A 17-year survey of major congenital neurologic malformations among infants born in U.S. Army Hospitals worldwide from January 1, 1971 through December 31, 1987 is presented from the Neonatology Services, Walter Reed Army Medical Center, Washington, DC and Travis Grant USAF Medical Center, Travis Air Force Base, CA. From a population of 763 364 live-born and stillborn infants, 275 had anencephaly (0.36 per 1000 total births), 526 had spina bifida (0.69 per 1000), 112 had encephaloceles (0.15 per 1000), and 370 had hydrocephalus (0.48 per 1000 total births). The incidence of CNS defects among stillborn infants was 24 times greater than among live-born infants. There was a female preponderance of infants with anencephaly, spina bifida and encephalocele and a male predominance for hydrocephalus. Black infants were less likely than white infants to have spina bifida. Other congenital anomalies were associated in 20% of infants with anencephaly, 40% with encephaloceles, 37% with hydrocephalus, and 22% with spina bifida. [1]

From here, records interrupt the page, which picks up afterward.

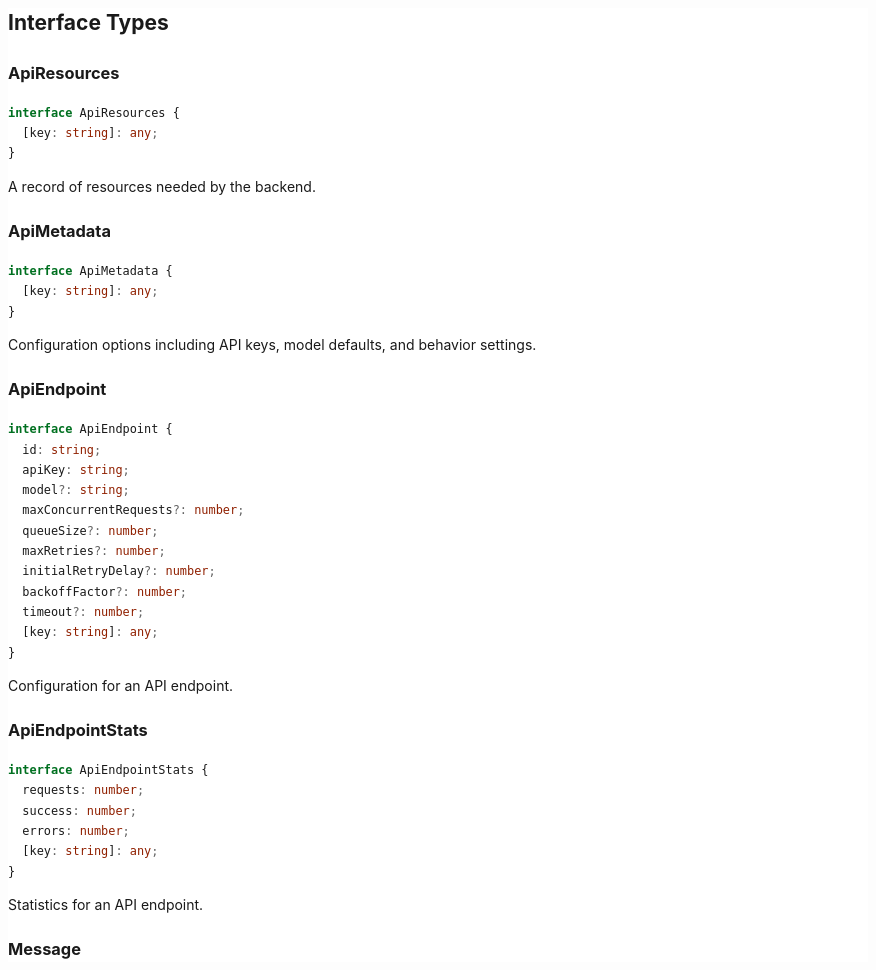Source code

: ## Interface Types

### ApiResources

```typescript
interface ApiResources {
  [key: string]: any;
}
```

A record of resources needed by the backend.

### ApiMetadata

```typescript
interface ApiMetadata {
  [key: string]: any;
}
```

Configuration options including API keys, model defaults, and behavior settings.

### ApiEndpoint

```typescript
interface ApiEndpoint {
  id: string;
  apiKey: string;
  model?: string;
  maxConcurrentRequests?: number;
  queueSize?: number;
  maxRetries?: number;
  initialRetryDelay?: number;
  backoffFactor?: number;
  timeout?: number;
  [key: string]: any;
}
```

Configuration for an API endpoint.

### ApiEndpointStats

```typescript
interface ApiEndpointStats {
  requests: number;
  success: number;
  errors: number;
  [key: string]: any;
}
```

Statistics for an API endpoint.

### Message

COMMENT. The racial background of the patient population in this study closely resembled that of the United States as a whole and the results may reflect those of the U.S. In the past 20 years, declines in the frequencies of anencephaly and spina bifida have been noted in many countries, particularly in the British Isles. In the present study the incidence of neural tube defects decreased only among white female infants and no etiological factor could be implicated.